If you are celebrating Mother’s Day by doing dirty dishes, read this…




This year, I’m celebrating Mother’s Day by doing dishes.
Celebration.
My daughter’s end of the year school program was beautiful this weekend. The headmaster beautifully called the evening a celebration, not a performance. A chance for these children to share in the joy of all they have learned and memorized.
And so, doing dishes is likewise a celebration of what we have learned, what we are able to do, and the heart attitude that is cultivated in us as women as we do dishes. Dishes is a celebration of womanhood, life and provision!
Last year at this time, I had no strength to do dishes.

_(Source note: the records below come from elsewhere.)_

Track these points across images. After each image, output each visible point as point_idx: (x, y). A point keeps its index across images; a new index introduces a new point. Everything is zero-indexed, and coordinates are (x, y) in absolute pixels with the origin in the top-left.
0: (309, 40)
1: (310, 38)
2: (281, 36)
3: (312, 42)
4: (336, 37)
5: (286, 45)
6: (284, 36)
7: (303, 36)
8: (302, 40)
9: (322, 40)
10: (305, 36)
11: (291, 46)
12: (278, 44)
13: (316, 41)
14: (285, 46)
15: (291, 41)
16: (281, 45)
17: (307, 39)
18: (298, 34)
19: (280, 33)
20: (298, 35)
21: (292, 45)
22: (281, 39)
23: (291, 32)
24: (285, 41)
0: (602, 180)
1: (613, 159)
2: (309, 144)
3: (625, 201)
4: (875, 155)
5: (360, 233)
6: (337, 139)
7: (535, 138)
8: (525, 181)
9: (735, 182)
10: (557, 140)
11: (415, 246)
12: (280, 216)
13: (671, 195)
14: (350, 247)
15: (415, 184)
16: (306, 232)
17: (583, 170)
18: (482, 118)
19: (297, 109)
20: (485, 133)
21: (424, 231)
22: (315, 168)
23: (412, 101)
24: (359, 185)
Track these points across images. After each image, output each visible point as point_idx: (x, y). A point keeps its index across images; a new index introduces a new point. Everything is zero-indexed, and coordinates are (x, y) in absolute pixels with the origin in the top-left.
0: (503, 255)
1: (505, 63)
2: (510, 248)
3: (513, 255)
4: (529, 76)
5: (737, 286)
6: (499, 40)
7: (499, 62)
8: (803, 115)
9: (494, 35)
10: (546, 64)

My health was too depleted. I was stripped of the ability to serve my family in the most basic ways. Even too weak and discouraged to pray many days.

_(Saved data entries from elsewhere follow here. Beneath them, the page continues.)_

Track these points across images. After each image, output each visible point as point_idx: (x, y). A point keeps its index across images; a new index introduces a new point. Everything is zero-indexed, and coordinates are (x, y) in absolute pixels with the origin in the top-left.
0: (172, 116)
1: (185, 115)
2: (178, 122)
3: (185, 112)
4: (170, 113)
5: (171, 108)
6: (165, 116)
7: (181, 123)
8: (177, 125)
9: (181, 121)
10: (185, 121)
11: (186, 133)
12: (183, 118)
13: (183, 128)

So let me tell you today. Very blessed women get to do dishes! That means they have strength and food and mouths to feed! I didn’t have to do dishes. But I’m so pleased I am able! Please do not take your strength for granted.
Before you start thinking I am one of those people who enjoy doing dishes, let me be very clear. I am not. It is, ironically, my very least favorite chore. I often think it is even grosser than cleaning toilets or picking up dog poop. At least you get sunshine and fresh air when cleaning up the poopy yard. That’s just me.
And if you are celebrating your Mother’s Day by doing dishes too, let me help you see the beauty in this. (Because if you are anything like me, I’m too often tempted to put on my pity-party pants instead of my party dress.)
Let us remember our moms, who taught us to do dishes. And our grandmas, who taught them to do dishes. Dishes is what very blessed women get to do!
If you are the one doing dishes and cooking the breakfast and doing the laundry today, then please do not forget… that IS celebrating! It’s a celebration that:
- You have strength to do dishes!
- Dried up pasta in cereal bowls is beautiful evidence that…You have dishes! Maybe even beautiful ones. And you have the gift to be able to satisfy your children’s hunger with good things!
- A few neglected loads of laundry that suddenly have to be cleaned on Mother’s Day before work and school tomorrow is proof that… you have a family! And a job! And clothes! And you have strength to carry the load, in the literal and metaphorical sense.
- These chores are also evidence that you have clean running water and electricity. And that you have the Living Water and the Power of the Holy Spirit. And we don’t want to take any of those things for granted.
- You have a family! (and isn’t that really all you ever wanted? Even since you were a little girl?)
- And the fact that you are even here, is proof you have a mom who decided to endure the pain of pregnancy and labor in order to give you the chance of life.
Back to my daughter’s school… in the classical model of education, they teach a concept that I fully believe to be true. That teaching a child math is much more than learning math. Math just becomes the tool we use to teach them how to learn a new subject. So that later in life, when approached with anything new they need to learn, they have developed the tools needed to learn. Math mastery itself is not the end goal. It is the vehicle to teach them how to master learning something new. Math also becomes the vehicle to teach them the character and tenacity needed to work hard and persevere later in relationships, projects, etc.
Stay with me here. Dishes, likewise, is not our end goal as women. And a clean kitchen surface is not our crowning glory. (Thank goodness!!!) But, if our subject matter is dishes, then it becomes the tools that helps us learn daily disciplines and God-honoring, servant-hearted attitudes. Dishes becomes the means to the end goal, which is a heart whose posture is bent towards love, service, and gratitude.
This message applies to you whether you are a mom or long to be, whether you have a family or long for one, whether your mom is still in your life or not. Because I know for many, Mother’s Day ushers in more of a sense of grief than celebration.
Whether you are grieving, feeling taken for granted, or enjoying this season, know the Lord has not forgotten you…
So as you do dishes this week, do not forget the Lord either. Tell Him thank you for all that He is for you, all that He provides for you, and all that He is cultivating in you.
And if this resonates with you, do please share it. My gut tells me there’s a lot of mamas out there doing dishes tonight, possibly after a big beautiful meal cooked in their honor. ; )
Peace be with you. Happy Mother’s Day!